Superado, Córdova se reunió entonces con sus subordinados y tomó una
dura decisión, como bien explica en sus anotaciones posteriores a la contienda:
«En esta situación de cosas convoqué al comandante y oficiales, y todos fueron
unánimes de dictamen que el navío no podía sostener por más tiempo la acción.
(…) Convencido yo de lo mismo, no hubiera de todos modos podido menos de
adherirme al dictamen de unos oficiales inteligentes. (…) En consecuencia de
todo, mandé suspender el fuego de los pocos cañones que podían hacerle y di
disposiciones para indicar a los enemigos mi resolución».

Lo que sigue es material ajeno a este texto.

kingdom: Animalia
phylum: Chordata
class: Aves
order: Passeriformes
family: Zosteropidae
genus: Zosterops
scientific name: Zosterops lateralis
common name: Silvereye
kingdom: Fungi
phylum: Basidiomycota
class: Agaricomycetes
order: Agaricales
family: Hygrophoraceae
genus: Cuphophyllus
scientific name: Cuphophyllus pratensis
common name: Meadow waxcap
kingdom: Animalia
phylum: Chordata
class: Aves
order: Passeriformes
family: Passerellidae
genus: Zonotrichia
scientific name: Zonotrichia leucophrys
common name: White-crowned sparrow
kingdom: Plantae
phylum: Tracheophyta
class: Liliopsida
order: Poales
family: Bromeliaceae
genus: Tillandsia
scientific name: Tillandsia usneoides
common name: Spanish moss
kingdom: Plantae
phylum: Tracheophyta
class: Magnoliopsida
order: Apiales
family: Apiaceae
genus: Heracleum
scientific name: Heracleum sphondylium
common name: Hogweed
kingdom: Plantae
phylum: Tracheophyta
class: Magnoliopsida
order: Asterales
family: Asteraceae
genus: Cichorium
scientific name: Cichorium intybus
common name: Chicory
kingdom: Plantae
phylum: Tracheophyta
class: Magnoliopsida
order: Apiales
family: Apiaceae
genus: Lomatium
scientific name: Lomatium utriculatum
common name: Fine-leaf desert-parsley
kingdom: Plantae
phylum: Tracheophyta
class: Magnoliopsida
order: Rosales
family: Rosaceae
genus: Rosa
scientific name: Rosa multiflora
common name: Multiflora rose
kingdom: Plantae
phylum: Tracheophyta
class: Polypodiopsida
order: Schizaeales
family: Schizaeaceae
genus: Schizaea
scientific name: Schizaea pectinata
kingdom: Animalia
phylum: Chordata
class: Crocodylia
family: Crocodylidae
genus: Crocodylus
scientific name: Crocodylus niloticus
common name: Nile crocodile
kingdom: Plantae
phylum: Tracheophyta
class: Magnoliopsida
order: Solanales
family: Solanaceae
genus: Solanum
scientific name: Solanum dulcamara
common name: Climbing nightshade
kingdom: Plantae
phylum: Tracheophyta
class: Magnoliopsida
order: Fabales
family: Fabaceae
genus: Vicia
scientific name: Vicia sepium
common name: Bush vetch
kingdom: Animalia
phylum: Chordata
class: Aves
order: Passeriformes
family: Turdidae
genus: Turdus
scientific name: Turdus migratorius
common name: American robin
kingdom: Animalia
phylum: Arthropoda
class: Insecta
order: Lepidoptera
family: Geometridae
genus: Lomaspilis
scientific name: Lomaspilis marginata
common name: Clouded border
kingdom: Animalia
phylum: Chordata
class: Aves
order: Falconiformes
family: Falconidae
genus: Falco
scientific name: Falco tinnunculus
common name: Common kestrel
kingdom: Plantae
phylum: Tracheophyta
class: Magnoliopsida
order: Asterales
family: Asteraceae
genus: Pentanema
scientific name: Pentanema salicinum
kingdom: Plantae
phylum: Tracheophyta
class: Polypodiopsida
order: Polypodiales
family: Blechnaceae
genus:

En esas andaba el «Trinidad» (bajando la bandera española para
indicar su rendición) cuando, repentinamente y cruzando el horizonte,
aparecieron por el costado el «San Pablo» y el «Don Pelayo» lanzando andanada
tras andanada a los soldados de la Royal Navy. Al fin, y tras haber sido
enviados al sur, habían conseguido entrar en combate, y, por suerte, habían
elegido el mejor de los momentos.
A su vez, el ataque de estos dos heroicos capitanes (Baltasar Hidalgo
y Cayetano Valdés respectivamente) se vio acompañado por varios de los navíos
que, durante la acometida, habían quedado en vanguardia. «El refuerzo de estos
dos navíos recayó sobre la incorporación oportuna del “Conde de Regla” (…) y del
“Príncipe”, que llegó poco después, y la vanguardia, que hasta ese punto no hizo
movimiento», destaca Córdova.
Superados ahora por la escuadra española, los ingleses no tuvieron
reparo en retirarse habiendo hecho una presa de cuatro navíos españoles y
dejando tras de sí a 1.281 hispanos muertos o heridos. Por su parte, ellos sólo
tuvieron que llenar unas 75 tumbas. Sin duda, una gran victoria para una flota
que, en principio, poco podía hacer en contra de los poderosos y cuantiosos
buques de guerra de Córdova. Así, la de San Vicente se convirtió en una batalla
de leyenda en Inglaterra hasta la llegada de la contienda de Trafalgar. Pero
eso, como se suele decir, es otra historia.